Try unsetting DBUS_SESSION_BUS_ADDRESS, e.g.:
$ DBUS_SESSION_BUS_ADDRESS= firefox
That works for me. Apparently this is a known issue with snap
applications running in VNC:
https://bugzilla.mozilla.org/show_bug.cgi?id=1767183
https://askubuntu.com/questions/1452155/how-can-i-get-snap-applications-to-run-in-vnc-session
You can work around it by uninstalling the snap version of Firefox
and reinstalling Firefox using APT.
On 1/5/24 11:47 AM, Torsten Kupke wrote:
Hi,
I'm not sure, whether this has been asked here already.
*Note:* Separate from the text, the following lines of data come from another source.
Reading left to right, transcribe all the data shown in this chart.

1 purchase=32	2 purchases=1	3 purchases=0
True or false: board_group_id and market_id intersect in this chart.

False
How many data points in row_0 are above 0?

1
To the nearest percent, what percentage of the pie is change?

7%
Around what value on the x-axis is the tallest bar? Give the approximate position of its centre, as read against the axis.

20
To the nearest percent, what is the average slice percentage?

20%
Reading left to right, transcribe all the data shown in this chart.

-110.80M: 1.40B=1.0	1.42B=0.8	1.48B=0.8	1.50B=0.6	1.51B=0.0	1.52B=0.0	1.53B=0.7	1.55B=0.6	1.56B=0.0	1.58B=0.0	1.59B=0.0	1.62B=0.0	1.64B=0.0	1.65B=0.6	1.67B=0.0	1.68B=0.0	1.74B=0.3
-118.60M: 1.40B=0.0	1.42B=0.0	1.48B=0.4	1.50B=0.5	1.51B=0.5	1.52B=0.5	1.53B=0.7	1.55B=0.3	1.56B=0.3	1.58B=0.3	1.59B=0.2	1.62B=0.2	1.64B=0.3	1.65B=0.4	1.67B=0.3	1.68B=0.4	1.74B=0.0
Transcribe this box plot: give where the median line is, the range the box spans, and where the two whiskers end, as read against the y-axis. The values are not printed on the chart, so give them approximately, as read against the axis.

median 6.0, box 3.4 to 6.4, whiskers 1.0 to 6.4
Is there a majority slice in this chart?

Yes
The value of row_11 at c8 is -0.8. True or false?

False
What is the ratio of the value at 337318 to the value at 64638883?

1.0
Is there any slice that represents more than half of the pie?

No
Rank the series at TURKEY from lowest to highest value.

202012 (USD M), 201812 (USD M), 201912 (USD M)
Since
upgrading Ubuntu from 18.04 to 22.04 and TurboVNC from 2.2.7 to
3.1 I'm unable to use firefox inside the TVNC session. The firefox
icon is not visible in the dock on the left side and in the list
of startable applications. But it is definitely installed on that
machine. And when I sit locally in front of it, firefox is present
in the dock outside of the TVNC session and startable. When I try
to start it inside from a terminal shell, I get this:
$ firefox
/user.slice/user-700.slice/session-c2.scope is not a snap cgroup
I googled this and found several solution proposals. But they all
look strange to me (maybe because I'm no Linux nerd). Can anyone
tell me, what's the correct and best solution to make firefox
startable inside the TVNC session again? By the way, dbus-x11
cannot be the reason, since it is installed already.